FYI - Eset got "dinged" on the simulator test because its banking and payment protection feature didn't auto open the bank's web site: https://online.budapestbank.hu/login.html?lang=en used in the test. This was so because Eset doesn't always have a complete internal worldwide list of all bank web sites. Standard procedure in these cases is to exit the browser and then start up its banking and payment protection feature manually via desktop icon access. Then manually enter the bank's URL. As noted in the report when accessed as such, Eset did detect the simulator. Personally, I always access my bank's web site this way. I clear all temp files, cookies, etc.. at browser shutdown.
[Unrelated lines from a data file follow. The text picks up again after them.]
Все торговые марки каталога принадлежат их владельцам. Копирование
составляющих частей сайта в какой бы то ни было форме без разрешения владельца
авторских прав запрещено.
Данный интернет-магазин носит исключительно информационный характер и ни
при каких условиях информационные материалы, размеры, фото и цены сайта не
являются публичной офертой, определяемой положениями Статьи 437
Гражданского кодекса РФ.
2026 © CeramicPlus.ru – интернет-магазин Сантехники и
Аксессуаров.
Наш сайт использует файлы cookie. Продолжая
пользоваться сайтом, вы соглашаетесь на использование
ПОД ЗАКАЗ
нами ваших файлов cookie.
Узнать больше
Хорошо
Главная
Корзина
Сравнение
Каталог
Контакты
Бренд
As such, I don't have to worry about any "residual crud" left in the browsers memory or disk space from an existing web surfing session. -EDIT- I also just noticed that that simulator test was performed using Edge. Appears MRG was unaware that Eset does not officially support Edge for its Online Banking and Protection feature. In any case, this fact is immaterial since the above test bank web site does not auto open the feature in IE11.
So basically you have all those incorporated in AVs except the only one that most banks recommends (Trusteer Report)....
MRG did a commissioned test in 2015 of Trusteer Rapport vs. Webroot here: https://www.mrg-effitas.com/wp-content/uploads/2015/07/Webroot-SecureAnywhere-Versus-Trusteer-Rapport-Comparative-Analysis-2015-Q2.pdf. In that testing, it did not fair well. This is the only AV lab test of it I could find. Such testing would be applicable in your situation where you are running a stand alone version of TR not associated with any particular bank TR server installed software. -EDIT- The main point to note is given in the conclusion section of the report that states TR's maximum protection is only achieved when accessing a bank partner's web site; i.e. it is using TR's corresponding server software. Also you might check out Kreb's comments on Trusteer Rapport; especially if you value your privacy. It's EULA has a few undesirable provisions in that regard. -EDIT- @Triple Helix see if you can get Webroot to "spring" for new commissioned test.
I don't see the need as they did so good in this test. The thing is all Web pages are protected by WSA's Identity Shield if the said Browser is listed!
thanks for the link. the version i have is TR endpoint security, i guess it is the client-side version offered by my bank with their own settings (i admit i never used it before, never felt the need), but since i saw it offered by my bank, i got curious. will check, thx.
Appears IBM has moved it to the cloud: https://www.ibm.com/us-en/marketplace/phishing-and-malware-protection/details#product-header-top . This might also have resolved the system performance issues that were common when it was installed locally. Other than that, appears the rest of my prior comments about it are still applicable. That is maximum protection when using it is only achieved when accessing a partner web site i.e. it has Trusteer Rapport server software installed. Basically, it works as a point-to-point VPN connection. Quarri had a similar cloud based "armored" browser product called MyPOQ. Look's like Quarri is out of business; probably bought out by IBM. Bottom line - I think most people would want secure payment protection for additional transaction processing besides a secure connection to their bank. Also TR is not compatible with any other AV based banking and payment protection feature that I am aware of. If TR is installed, the AV feature won't work.